- Short task: Reproduce the passage about fund assets and returns word for word, starting at "Now assume a" and ending after "113 stock names.".

- Quoted passage:
START

Adding assets and return on investment aren’t necessarily exclusive. Generating high returns is one way of increasing AUM. There are times, however, despite generating excellent historic returns, a fund may fall out of favor for extraneous reasons and experience investor withdrawals of assets with a corresponding reduced fund management fee. So, funds and their managers are under constant pressure to increase AUM, whether by organic growth or through marketing to investors who can make deposits. Thus, the dilemma.
The Diversity Dilemma:
A successful fund is under constant pressure to achieve short-term results in order to attract new assets. This in itself isn’t an absurd idea, but it can lead an analyst to avoid making intelligent long-term investments – the type of decisions that develop over many months or quarters – in an attempt to earn more speculative short-term returns.
Further complicating the challenge for fund managers is success itself. What does this mean? If a fund succeeds it necessarily grows its assets. There is little debate, the more focused on sound investments a fund remains, the better the investment returns over time. Assume a hypothetical analyst is adept at selecting attractive investments. When asked to select 5 high conviction ideas, he can easily list 5 names. When asked to offer another 15 names, bringing the total selection to 20, he will likely hesitate as his list approach numbers 18, 19 and 20, having much less conviction in the latter. He now has a portfolio of 20 names all of which he knows reasonably well and follows closely. These are names in which he has a high level of confidence, albeit, the top 5 are of much higher conviction.
Now assume a non-hypothetical in which the analyst needs to offer up 113 names. You can imagine, by number 50, 75 or 100 our analyst is very likely selecting securities in which he has a far lower level of conviction and knowledge of each security. The portfolio would now hold the current industry average for a US equity mutual fund – that’s right, the average US stock funds today holds 113 stock names.

END

Extracted data entries:
START

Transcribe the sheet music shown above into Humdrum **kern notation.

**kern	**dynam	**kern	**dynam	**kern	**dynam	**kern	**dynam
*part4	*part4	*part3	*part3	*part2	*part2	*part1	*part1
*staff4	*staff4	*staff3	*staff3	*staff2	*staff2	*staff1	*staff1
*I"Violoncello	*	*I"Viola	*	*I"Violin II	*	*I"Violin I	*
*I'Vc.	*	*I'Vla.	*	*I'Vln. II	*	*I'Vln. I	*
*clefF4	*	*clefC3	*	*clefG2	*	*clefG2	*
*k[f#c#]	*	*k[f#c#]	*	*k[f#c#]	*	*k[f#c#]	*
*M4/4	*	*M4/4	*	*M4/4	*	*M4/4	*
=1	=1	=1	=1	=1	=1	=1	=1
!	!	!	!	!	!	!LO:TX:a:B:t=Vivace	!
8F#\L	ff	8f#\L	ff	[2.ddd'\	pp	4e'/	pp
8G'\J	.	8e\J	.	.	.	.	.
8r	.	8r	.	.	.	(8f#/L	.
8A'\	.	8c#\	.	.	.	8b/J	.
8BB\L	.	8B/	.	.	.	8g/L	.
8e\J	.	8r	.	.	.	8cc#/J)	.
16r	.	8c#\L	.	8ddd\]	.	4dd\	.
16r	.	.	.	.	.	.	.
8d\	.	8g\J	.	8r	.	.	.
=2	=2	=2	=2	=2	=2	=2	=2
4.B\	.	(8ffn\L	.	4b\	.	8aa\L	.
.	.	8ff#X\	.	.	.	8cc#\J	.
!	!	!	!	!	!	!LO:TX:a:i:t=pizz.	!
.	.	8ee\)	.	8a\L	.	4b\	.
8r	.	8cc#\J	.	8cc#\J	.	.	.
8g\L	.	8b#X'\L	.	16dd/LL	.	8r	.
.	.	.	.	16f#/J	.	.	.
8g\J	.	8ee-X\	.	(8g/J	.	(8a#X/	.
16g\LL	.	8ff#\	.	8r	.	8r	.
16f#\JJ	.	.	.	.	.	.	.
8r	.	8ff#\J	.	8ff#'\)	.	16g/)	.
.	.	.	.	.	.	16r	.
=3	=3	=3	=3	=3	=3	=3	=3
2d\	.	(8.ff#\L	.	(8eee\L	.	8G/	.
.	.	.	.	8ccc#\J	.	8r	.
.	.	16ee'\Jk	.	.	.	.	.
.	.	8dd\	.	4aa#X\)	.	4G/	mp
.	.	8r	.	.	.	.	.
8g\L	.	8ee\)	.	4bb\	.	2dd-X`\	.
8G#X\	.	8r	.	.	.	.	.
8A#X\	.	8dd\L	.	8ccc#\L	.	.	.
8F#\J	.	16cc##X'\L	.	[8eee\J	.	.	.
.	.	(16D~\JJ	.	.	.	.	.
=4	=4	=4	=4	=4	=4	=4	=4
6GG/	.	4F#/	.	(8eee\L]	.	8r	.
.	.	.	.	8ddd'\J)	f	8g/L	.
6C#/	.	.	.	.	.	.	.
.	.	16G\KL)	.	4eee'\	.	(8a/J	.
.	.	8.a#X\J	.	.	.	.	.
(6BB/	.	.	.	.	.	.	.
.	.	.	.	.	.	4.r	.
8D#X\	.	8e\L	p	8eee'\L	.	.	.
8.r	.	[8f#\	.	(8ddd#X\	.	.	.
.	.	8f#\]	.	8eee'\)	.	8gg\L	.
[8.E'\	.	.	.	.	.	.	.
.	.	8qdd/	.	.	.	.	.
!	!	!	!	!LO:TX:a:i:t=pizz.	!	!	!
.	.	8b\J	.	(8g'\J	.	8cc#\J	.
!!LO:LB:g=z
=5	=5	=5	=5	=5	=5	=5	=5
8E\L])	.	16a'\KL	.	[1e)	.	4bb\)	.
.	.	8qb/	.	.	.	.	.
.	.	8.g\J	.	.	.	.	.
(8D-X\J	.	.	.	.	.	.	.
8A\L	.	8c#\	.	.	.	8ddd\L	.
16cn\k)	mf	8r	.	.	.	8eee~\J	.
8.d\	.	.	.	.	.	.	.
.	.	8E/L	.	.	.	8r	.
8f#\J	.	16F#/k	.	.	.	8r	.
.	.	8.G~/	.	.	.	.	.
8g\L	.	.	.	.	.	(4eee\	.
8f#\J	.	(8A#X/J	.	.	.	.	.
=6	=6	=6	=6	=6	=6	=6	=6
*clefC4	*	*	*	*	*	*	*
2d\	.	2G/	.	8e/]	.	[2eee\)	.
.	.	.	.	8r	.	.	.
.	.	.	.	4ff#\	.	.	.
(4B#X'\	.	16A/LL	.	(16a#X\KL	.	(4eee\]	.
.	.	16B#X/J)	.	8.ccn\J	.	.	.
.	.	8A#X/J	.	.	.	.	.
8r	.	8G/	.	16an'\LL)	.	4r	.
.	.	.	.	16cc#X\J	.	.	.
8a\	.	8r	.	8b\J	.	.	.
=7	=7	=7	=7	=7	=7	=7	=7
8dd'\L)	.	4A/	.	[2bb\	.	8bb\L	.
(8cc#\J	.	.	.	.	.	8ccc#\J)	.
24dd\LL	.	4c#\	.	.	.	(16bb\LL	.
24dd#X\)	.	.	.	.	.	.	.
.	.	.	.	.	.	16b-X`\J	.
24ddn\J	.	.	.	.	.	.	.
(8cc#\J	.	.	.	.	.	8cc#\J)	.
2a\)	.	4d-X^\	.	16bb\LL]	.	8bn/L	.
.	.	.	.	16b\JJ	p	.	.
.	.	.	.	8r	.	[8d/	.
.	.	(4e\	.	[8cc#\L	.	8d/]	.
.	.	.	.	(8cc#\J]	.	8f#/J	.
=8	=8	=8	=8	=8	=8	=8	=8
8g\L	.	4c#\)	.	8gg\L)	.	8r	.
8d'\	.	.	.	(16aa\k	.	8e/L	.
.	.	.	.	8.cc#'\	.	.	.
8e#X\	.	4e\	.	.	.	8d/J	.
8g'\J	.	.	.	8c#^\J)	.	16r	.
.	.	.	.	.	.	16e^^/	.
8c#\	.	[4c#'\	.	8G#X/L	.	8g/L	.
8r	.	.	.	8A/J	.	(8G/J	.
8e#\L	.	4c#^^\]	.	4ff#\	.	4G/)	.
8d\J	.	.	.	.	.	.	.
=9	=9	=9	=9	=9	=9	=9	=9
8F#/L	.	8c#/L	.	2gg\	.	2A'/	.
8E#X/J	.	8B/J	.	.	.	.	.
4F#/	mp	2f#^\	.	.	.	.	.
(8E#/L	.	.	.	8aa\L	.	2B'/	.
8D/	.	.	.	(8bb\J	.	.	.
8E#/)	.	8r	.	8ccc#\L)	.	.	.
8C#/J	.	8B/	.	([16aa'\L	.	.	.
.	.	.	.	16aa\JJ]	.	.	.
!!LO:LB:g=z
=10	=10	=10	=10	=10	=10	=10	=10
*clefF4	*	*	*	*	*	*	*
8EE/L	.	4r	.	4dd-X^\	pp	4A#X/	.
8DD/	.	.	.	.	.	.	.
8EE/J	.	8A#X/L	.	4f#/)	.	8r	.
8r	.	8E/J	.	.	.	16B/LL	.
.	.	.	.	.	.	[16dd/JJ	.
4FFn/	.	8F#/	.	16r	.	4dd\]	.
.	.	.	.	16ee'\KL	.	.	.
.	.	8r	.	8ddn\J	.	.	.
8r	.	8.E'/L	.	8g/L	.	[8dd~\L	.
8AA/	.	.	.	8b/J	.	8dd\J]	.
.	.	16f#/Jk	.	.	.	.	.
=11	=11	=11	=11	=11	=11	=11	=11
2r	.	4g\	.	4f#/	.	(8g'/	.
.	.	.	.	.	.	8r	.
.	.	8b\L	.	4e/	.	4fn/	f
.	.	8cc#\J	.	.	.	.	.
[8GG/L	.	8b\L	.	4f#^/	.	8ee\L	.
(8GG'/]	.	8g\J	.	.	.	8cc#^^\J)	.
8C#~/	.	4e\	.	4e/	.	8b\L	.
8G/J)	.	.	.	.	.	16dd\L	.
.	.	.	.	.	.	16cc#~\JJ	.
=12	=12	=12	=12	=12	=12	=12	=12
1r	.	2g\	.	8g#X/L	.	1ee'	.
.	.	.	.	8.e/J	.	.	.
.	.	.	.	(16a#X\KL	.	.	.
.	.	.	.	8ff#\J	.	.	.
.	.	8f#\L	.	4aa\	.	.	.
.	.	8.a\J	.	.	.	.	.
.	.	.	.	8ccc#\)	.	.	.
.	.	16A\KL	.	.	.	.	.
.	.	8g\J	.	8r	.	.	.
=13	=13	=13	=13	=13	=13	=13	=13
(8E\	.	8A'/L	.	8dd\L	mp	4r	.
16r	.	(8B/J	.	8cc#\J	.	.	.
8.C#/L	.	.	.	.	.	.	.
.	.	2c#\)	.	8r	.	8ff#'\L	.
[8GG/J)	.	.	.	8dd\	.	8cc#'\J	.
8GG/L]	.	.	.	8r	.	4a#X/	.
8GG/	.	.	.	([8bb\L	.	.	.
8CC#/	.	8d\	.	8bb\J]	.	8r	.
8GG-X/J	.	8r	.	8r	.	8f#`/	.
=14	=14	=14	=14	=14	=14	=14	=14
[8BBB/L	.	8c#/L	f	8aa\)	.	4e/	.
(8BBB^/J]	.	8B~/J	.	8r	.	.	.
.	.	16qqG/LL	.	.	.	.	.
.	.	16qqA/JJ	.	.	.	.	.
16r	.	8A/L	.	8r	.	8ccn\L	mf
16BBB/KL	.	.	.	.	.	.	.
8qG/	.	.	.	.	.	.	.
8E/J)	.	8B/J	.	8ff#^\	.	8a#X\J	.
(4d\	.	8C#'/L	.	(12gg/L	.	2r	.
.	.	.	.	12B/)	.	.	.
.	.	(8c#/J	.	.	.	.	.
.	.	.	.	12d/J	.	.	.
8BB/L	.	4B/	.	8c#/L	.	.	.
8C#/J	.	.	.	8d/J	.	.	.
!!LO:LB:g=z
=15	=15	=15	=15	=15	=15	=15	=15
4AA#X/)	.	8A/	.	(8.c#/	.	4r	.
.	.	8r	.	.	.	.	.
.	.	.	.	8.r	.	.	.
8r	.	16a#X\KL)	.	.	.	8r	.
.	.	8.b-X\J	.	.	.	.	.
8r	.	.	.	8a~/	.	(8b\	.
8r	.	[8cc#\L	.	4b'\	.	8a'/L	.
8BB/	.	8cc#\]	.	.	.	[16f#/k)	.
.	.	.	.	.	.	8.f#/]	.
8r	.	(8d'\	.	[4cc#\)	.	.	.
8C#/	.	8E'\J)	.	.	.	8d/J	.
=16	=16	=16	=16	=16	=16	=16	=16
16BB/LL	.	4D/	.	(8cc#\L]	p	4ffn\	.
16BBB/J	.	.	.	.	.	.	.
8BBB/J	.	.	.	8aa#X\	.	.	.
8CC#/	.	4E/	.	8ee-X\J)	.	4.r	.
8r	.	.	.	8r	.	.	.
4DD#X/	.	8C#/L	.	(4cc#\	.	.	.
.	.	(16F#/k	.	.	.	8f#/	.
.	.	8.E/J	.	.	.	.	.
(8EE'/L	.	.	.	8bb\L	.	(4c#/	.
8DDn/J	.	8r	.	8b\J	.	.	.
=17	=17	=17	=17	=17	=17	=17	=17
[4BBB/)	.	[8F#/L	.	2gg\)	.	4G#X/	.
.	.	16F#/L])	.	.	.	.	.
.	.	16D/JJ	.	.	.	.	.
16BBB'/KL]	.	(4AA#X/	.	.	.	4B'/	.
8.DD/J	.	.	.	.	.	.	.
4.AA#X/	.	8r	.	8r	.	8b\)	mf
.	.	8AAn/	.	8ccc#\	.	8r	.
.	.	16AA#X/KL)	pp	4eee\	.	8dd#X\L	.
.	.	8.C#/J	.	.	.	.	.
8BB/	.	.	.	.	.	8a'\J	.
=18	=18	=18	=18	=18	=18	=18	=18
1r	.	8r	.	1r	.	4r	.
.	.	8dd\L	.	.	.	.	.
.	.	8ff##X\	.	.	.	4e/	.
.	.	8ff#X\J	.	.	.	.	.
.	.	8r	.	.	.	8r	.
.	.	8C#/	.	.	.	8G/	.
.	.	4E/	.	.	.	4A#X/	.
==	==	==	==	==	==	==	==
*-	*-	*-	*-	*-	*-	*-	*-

END

- Right answer:
Now assume a non-hypothetical in which the analyst needs to offer up 113 names. You can imagine, by number 50, 75 or 100 our analyst is very likely selecting securities in which he has a far lower level of conviction and knowledge of each security. The portfolio would now hold the current industry average for a US equity mutual fund – that’s right, the average US stock funds today holds 113 stock names.